Regularly collect and publish available sex and age disaggregated data with a view to monitoring the phenomenon, exploring its causes and consequences, and identifying vulnerable groups of potential victims as well as new emerging forms of violence.
Consider investing resources to carry out targeted and impactful information and awareness-raising campaigns, also specifically aimed at involving men and boys as actors of change, and to increase the awareness of the negative effects of showing degrading images of women, images of violent acts perpetrated against women or inciting violence against them, in the media and entertainment.
Consider developing cyberbullying prevention and intervention practices and promote awareness campaigns to raise awareness of the impact of cyberbullying, particularly on women and girls, and encourage the need for women and girls to speak out against cyberbullying.

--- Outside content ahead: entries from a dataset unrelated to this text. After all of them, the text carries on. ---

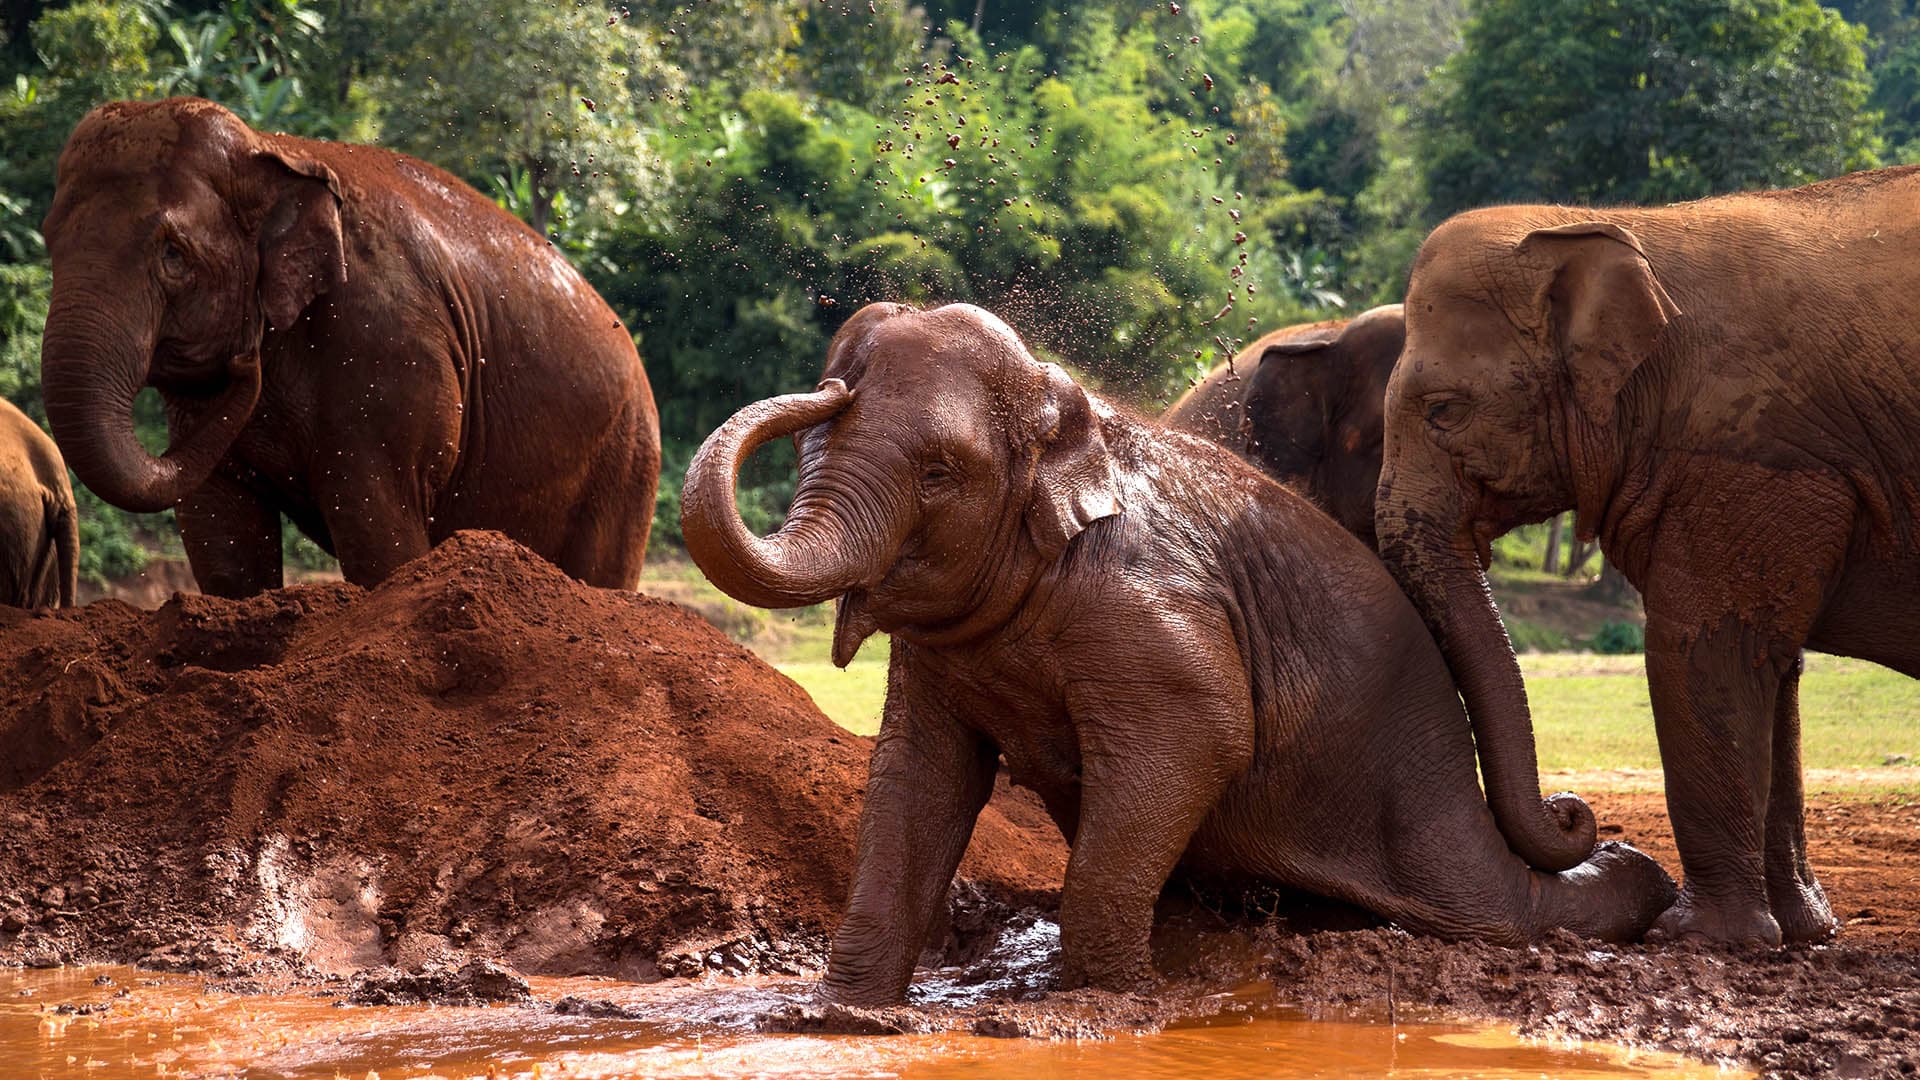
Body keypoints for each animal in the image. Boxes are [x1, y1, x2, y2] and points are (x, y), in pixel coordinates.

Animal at [38, 98, 660, 598]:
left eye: (173, 255)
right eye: (49, 242)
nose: (245, 356)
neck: (274, 151)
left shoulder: (388, 344)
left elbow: (376, 532)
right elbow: (222, 537)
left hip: (625, 463)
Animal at [1374, 169, 1920, 947]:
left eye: (1444, 410)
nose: (1576, 813)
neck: (1606, 224)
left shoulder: (1747, 459)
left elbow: (1703, 651)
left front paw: (1699, 938)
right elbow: (1771, 667)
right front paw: (1801, 935)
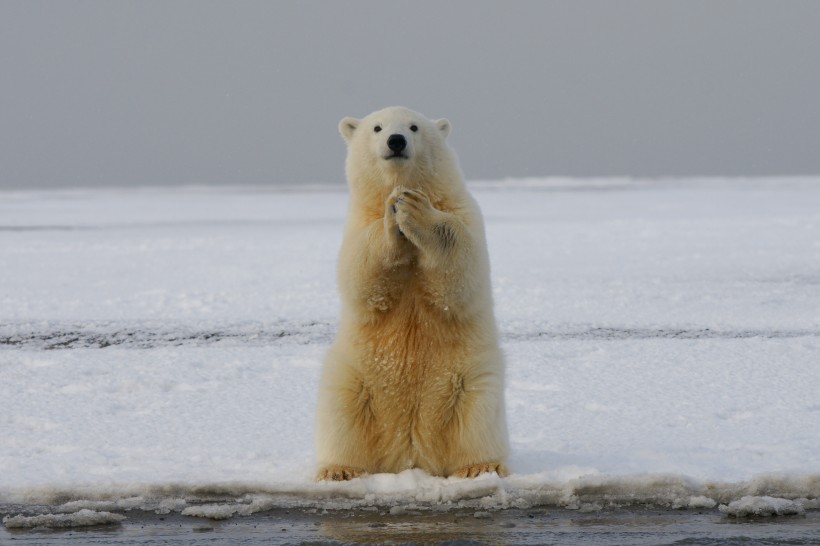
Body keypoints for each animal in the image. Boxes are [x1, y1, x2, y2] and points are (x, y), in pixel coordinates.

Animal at [318, 104, 510, 478]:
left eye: (414, 127)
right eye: (377, 127)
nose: (396, 140)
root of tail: (410, 453)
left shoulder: (464, 212)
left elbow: (461, 271)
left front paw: (414, 209)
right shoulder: (356, 224)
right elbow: (361, 275)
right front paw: (393, 217)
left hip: (469, 380)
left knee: (478, 418)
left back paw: (479, 467)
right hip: (355, 379)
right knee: (342, 414)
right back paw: (340, 470)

Provide adequate financial support to victims’ shelters and anti-violence women’s organizations as well as to culturally-sensitive training, including trauma-informed training for professionals working with victims and survivors, such as police, prosecutors, judges, social workers, health professionals, and relevant parts of the armed forces by 2022.

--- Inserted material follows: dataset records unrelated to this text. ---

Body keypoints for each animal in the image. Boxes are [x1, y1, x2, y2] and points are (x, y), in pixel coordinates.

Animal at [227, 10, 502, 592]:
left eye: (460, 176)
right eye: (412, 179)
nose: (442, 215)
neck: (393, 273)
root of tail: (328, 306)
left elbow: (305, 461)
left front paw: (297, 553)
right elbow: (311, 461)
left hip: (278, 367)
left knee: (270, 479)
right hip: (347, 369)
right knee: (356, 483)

Adopt a gender-sensitive, humanitarian and victim-centered approach in the prevention of human trafficking and the protection of its victims, including migrants and vulnerable groups of women and girls, by 2022.
Consider optimizing the impact of and/or increasing available funds for development cooperation programs addressing all forms of violence against women and girls, including harmful practices and human trafficking by 2022, and strengthening our efforts to implement UN Resolution 1325.
Consider reviewing, introducing, and/or strengthening legislation and its implementation to help ensure the effective prosecution of perpetrators of violence against women and take into consideration the possibility to carry out rehabilitation/treatment programs for such perpetrators by 2022.
Promote and facilitate cooperation to help ensure the effective and timely prosecution of those engaged – at any level – in human trafficking and exploitation, both domestically and internationally, including cooperation among countries of origin, transit and destination and their respective law enforcement agencies.
Carry out financial investigations, where appropriate, including the analysis of financial flows associated with trafficking in persons, especially women and girls, with a view to identifying and reporting suspicious financial activities to assist human trafficking related investigations and preventing the phenomenon in the countries of origin.
Monitoring and accountability
The G7 Working Group on Gender Equality and Women’s Empowerment will be responsible for monitoring progress vis-à-vis the commitments included in this G7 Roadmap for a Gender-Responsive Economic Environment.